What is needed: Output the full listing below exactly, without the pictures.

-*-

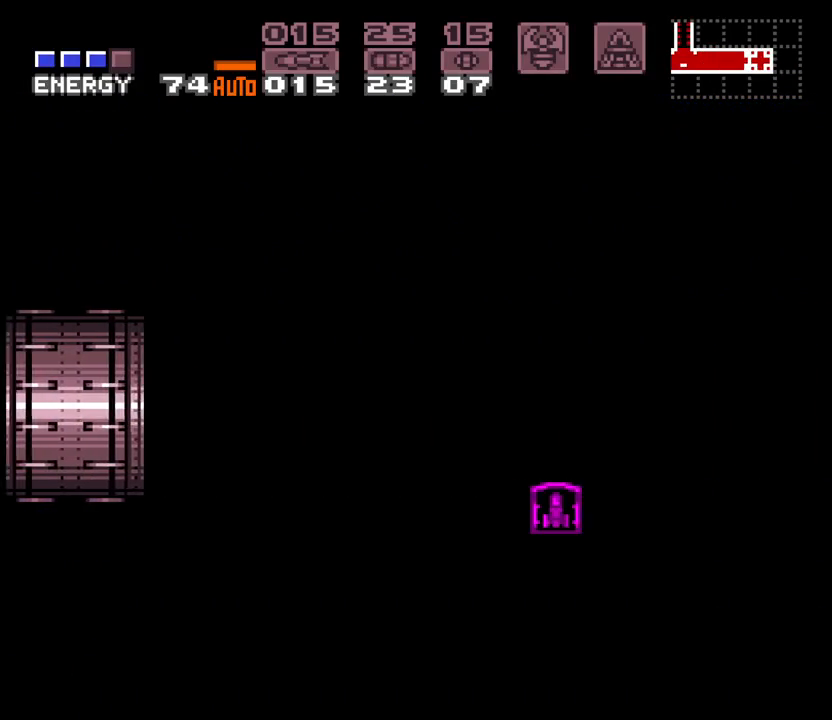
{"buttons": ["A", "DPAD_RIGHT"], "events": []}
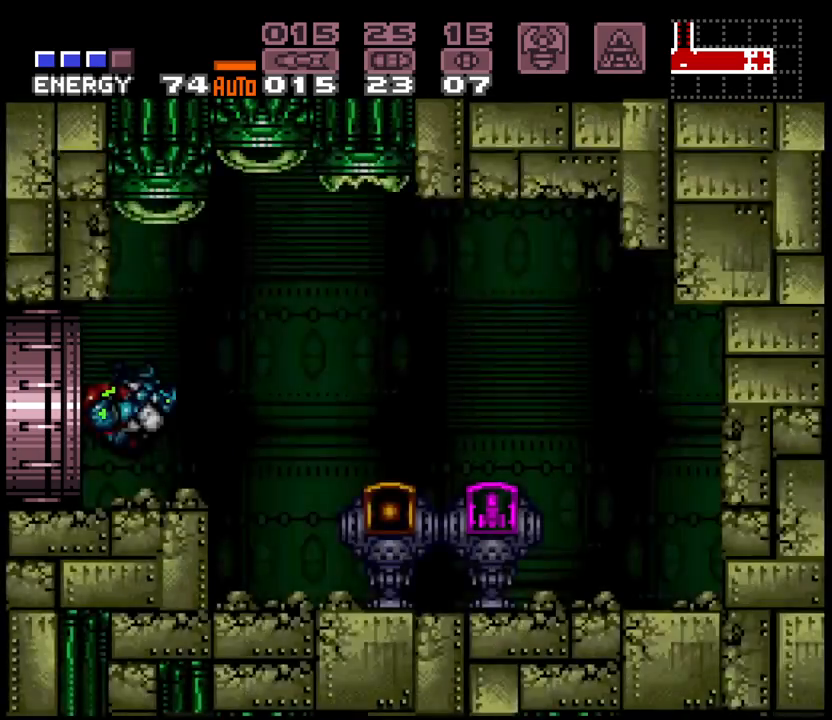
{"buttons": ["A", "B", "DPAD_RIGHT"], "events": [[317, "B", "down"], [433, "B", "up"], [483, "B", "down"]]}
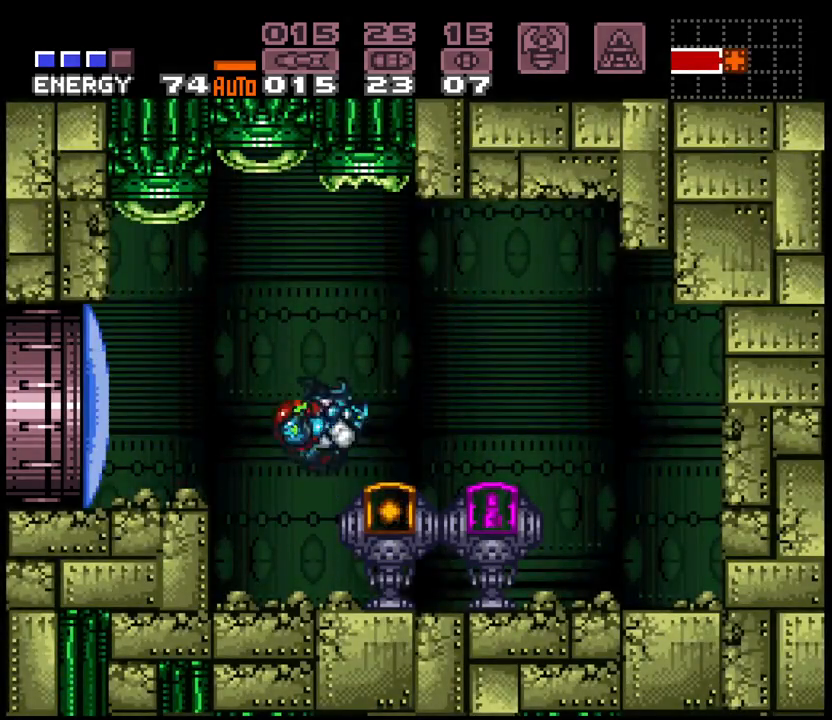
{"buttons": ["A", "DPAD_RIGHT"], "events": [[100, "B", "up"], [283, "B", "down"], [367, "B", "up"]]}
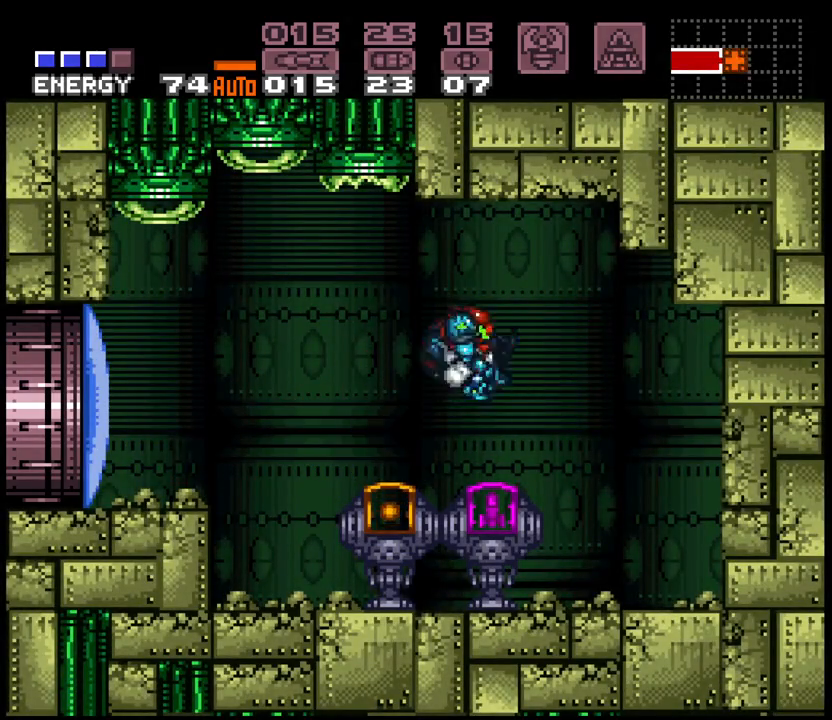
{"buttons": ["A", "DPAD_LEFT"], "events": [[300, "DPAD_RIGHT", "up"], [350, "DPAD_LEFT", "down"], [400, "X", "down"], [483, "X", "up"]]}
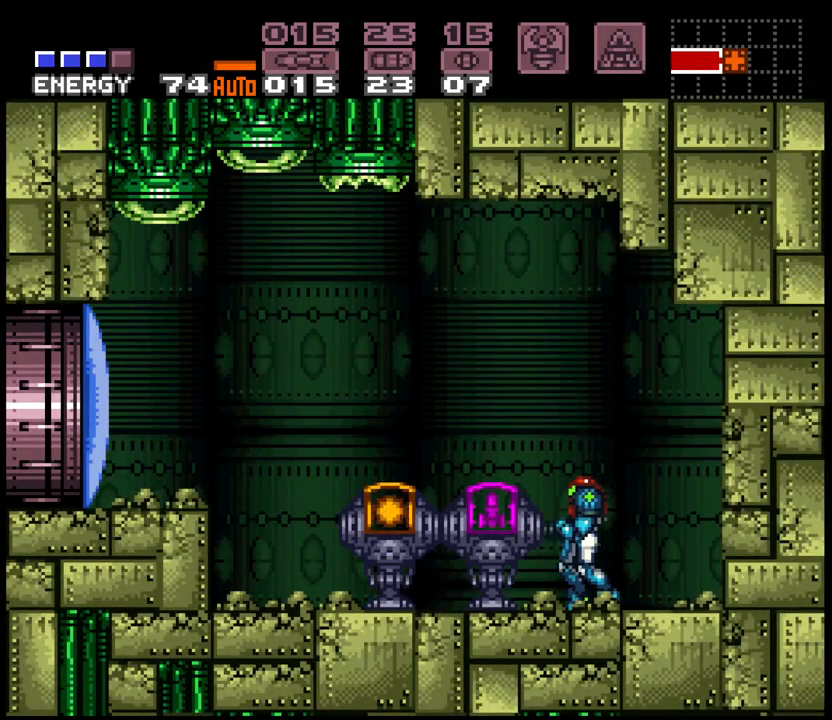
{"buttons": ["A", "DPAD_LEFT"], "events": []}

-*-

Worked solution:
{"buttons": ["A", "DPAD_RIGHT"], "events": []}
{"buttons": ["A", "B", "DPAD_RIGHT"], "events": [[317, "B", "down"], [433, "B", "up"], [483, "B", "down"]]}
{"buttons": ["A", "DPAD_RIGHT"], "events": [[100, "B", "up"], [283, "B", "down"], [367, "B", "up"]]}
{"buttons": ["A", "DPAD_LEFT"], "events": [[300, "DPAD_RIGHT", "up"], [350, "DPAD_LEFT", "down"], [400, "X", "down"], [483, "X", "up"]]}
{"buttons": ["A", "DPAD_LEFT"], "events": []}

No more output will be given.